▸ **Given information**:

++++++++++++++++++++

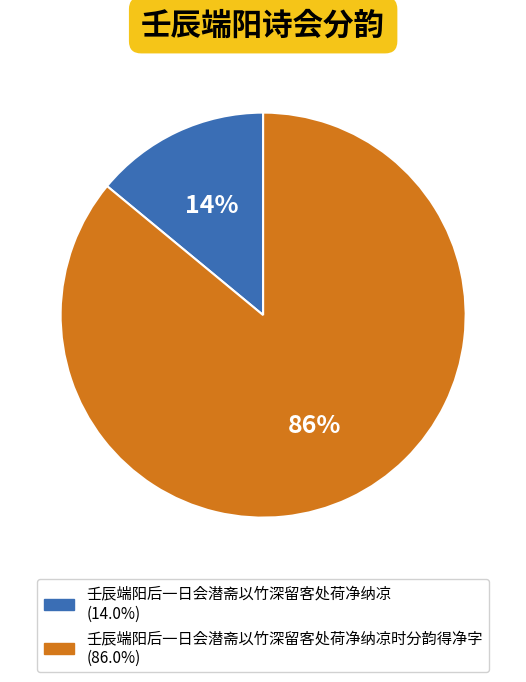

Is there any slice that represents more than half of the pie?

Yes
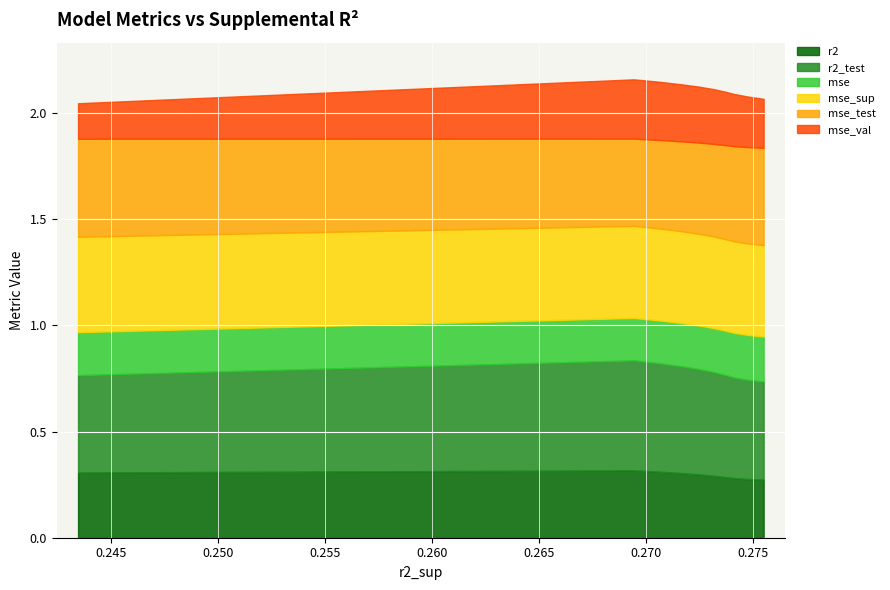

At model_4_2_2, list the series in order from largest to smallest.

r2_test, mse_test, mse_sup, r2, mse_val, mse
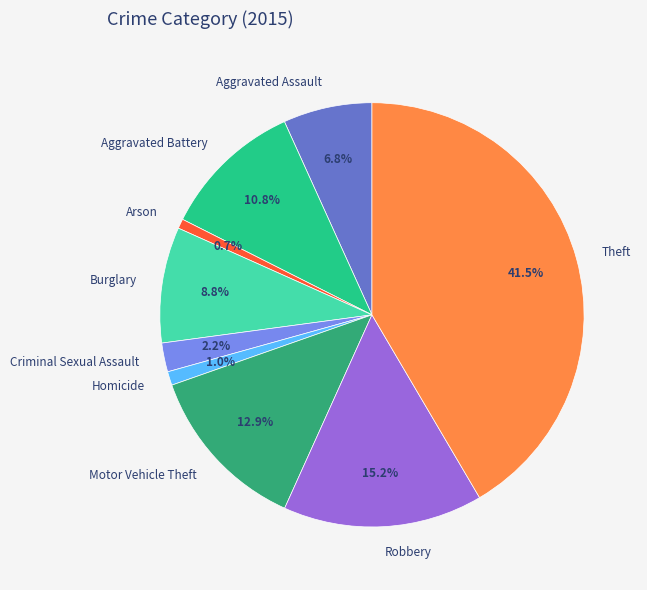

Is it true that Homicide is 1% of the pie?

True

++++++++++++++++++++

▸ **Aim of the task**:
Rewrite all the items above, putting "circle" wherever "pie" appears and changing nothing else. Leave the pictures out.

▸ **Solution for this task**:
Is there any slice that represents more than half of the circle?

Yes

At model_4_2_2, list the series in order from largest to smallest.

r2_test, mse_test, mse_sup, r2, mse_val, mse

Is it true that Homicide is 1% of the circle?

True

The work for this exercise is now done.